*Input for this task*.
****
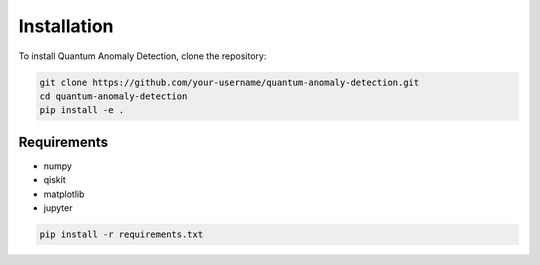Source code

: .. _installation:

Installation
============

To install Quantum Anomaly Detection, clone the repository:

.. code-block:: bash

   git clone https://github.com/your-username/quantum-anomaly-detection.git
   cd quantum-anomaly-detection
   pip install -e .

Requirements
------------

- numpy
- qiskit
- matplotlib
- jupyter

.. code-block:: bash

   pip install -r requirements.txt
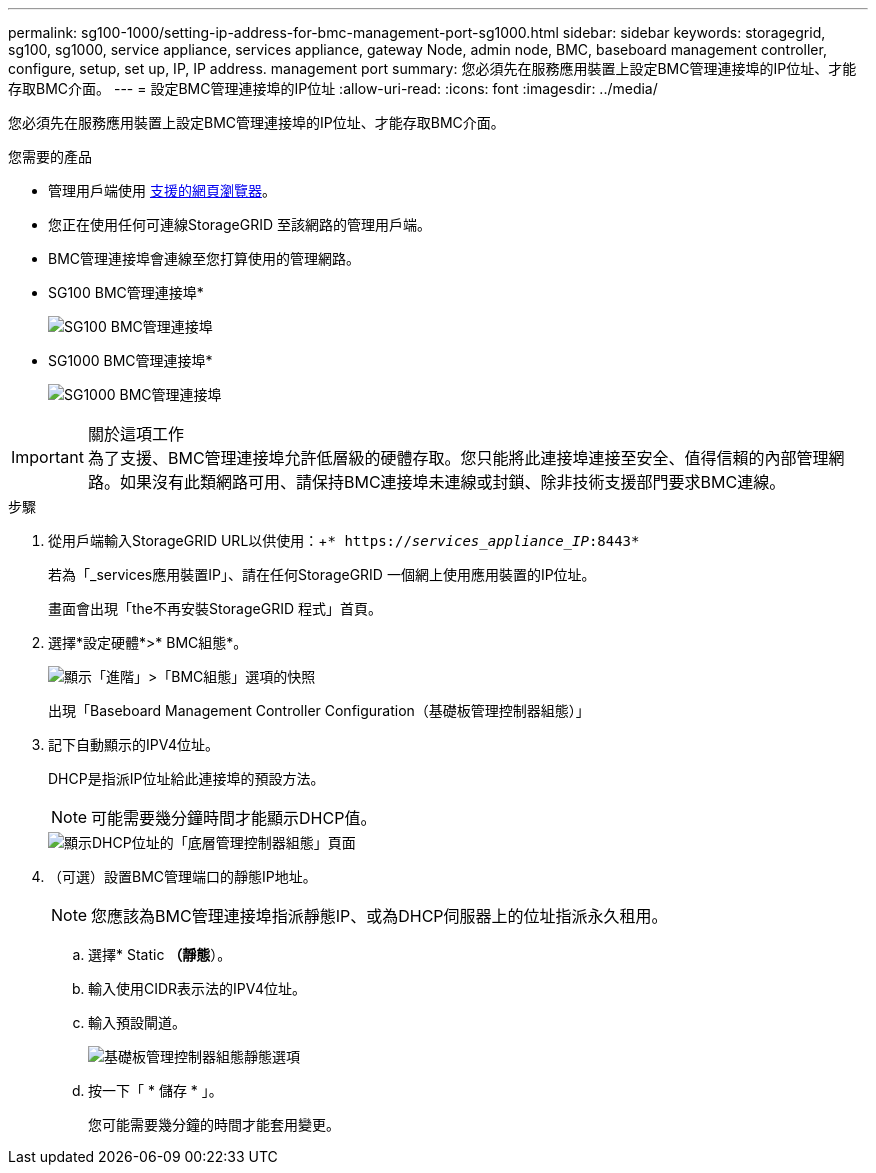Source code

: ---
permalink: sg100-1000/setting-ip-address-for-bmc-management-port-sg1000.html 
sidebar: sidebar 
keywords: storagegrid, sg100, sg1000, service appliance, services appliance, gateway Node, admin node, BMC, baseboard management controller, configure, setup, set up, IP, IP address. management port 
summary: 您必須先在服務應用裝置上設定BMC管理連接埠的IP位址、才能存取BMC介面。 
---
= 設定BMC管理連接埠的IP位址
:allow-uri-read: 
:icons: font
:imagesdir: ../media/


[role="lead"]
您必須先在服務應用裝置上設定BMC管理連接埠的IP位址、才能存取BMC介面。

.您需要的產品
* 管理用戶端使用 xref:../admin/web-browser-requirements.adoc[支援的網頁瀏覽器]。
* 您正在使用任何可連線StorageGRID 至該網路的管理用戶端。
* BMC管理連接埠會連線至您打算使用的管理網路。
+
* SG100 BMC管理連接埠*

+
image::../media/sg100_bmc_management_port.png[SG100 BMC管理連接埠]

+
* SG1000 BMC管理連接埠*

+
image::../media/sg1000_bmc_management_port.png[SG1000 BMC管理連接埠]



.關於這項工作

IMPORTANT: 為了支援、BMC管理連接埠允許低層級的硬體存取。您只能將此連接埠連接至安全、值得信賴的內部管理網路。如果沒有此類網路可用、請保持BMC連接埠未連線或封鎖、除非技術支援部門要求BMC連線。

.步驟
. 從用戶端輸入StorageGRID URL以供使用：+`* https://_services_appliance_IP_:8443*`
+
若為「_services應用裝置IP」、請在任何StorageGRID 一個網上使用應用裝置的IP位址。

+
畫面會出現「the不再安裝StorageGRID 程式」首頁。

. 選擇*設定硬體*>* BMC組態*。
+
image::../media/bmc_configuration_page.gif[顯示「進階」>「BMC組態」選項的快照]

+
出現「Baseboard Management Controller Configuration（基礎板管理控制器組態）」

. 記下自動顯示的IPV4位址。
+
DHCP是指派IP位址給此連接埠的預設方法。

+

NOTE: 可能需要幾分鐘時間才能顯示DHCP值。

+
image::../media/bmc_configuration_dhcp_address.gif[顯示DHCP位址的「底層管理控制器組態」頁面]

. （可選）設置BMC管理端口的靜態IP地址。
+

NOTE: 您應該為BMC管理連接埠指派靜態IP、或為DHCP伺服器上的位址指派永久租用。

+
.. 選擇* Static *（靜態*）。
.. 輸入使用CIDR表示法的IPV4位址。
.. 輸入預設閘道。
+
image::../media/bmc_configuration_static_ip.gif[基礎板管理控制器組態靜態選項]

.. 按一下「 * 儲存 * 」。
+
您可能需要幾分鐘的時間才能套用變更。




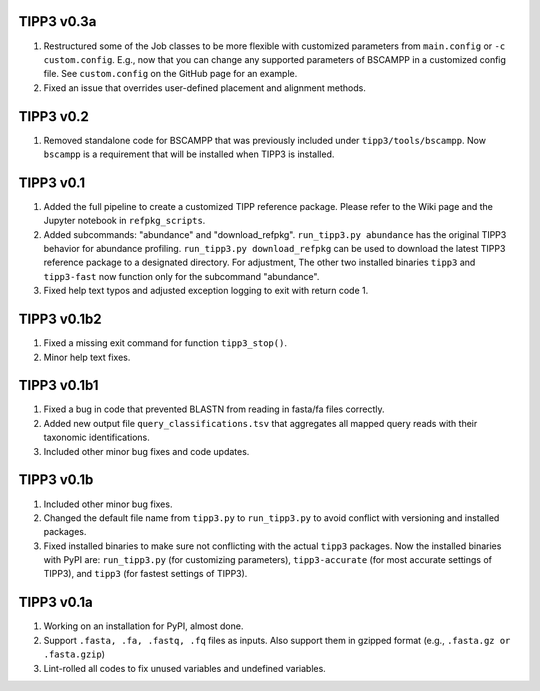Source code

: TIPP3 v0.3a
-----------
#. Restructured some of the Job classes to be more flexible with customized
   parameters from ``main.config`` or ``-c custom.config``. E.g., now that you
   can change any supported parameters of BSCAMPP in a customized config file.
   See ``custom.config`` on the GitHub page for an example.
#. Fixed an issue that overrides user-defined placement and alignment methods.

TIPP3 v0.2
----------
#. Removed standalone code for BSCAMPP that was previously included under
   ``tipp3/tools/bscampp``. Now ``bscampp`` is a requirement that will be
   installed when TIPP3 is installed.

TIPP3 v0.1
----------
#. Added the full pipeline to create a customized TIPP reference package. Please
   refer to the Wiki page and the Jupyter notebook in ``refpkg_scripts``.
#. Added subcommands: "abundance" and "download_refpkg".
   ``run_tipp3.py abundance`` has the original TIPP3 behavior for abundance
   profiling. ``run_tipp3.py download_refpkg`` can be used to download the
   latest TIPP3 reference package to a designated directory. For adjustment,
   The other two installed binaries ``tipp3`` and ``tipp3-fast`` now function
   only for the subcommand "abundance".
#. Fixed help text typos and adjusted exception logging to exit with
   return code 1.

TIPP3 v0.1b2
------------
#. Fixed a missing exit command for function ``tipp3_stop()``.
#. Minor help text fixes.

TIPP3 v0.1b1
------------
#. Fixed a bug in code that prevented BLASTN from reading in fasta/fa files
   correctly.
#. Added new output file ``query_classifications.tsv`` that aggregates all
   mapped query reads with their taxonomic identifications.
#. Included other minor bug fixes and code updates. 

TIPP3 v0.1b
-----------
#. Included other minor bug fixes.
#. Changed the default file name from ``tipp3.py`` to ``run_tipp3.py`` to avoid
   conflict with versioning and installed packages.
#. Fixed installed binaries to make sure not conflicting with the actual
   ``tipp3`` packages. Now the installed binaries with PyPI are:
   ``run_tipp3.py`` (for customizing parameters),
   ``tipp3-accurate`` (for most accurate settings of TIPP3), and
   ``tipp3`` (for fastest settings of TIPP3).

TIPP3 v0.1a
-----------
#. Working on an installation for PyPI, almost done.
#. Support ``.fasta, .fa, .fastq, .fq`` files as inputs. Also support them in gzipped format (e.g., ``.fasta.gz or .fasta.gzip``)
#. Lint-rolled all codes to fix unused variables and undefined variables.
****
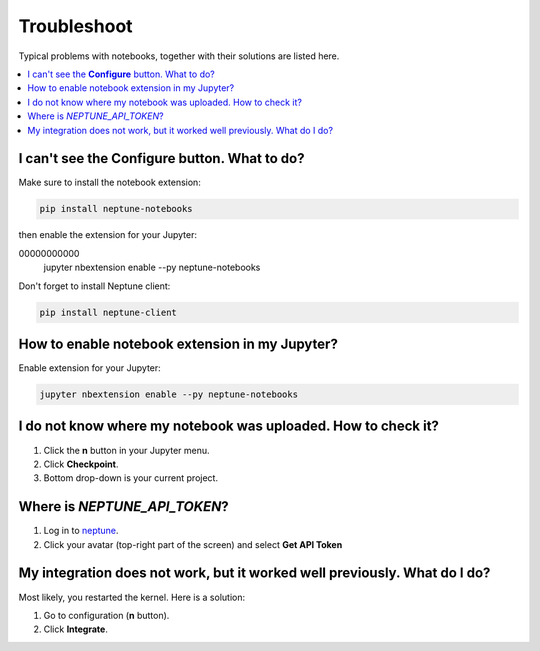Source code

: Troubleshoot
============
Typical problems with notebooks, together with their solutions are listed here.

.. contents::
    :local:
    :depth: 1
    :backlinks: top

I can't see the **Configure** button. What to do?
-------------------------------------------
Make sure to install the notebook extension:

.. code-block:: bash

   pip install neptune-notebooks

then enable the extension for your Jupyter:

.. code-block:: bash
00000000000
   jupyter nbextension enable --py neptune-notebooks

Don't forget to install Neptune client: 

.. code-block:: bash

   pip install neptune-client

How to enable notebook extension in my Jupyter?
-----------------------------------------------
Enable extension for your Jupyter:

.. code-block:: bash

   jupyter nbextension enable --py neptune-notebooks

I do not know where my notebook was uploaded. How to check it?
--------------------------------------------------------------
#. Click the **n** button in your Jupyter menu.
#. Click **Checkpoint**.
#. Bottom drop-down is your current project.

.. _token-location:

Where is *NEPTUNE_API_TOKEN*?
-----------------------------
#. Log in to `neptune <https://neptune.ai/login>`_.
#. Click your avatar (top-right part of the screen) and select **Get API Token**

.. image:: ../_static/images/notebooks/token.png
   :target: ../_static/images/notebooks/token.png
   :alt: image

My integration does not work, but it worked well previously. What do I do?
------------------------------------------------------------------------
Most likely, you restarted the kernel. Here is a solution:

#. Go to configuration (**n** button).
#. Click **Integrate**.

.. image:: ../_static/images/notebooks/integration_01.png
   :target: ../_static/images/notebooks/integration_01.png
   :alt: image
****
*Prompt*.
Count every line in the data that contains the word "with", then give that count and nothing else.

*Finished task*.
7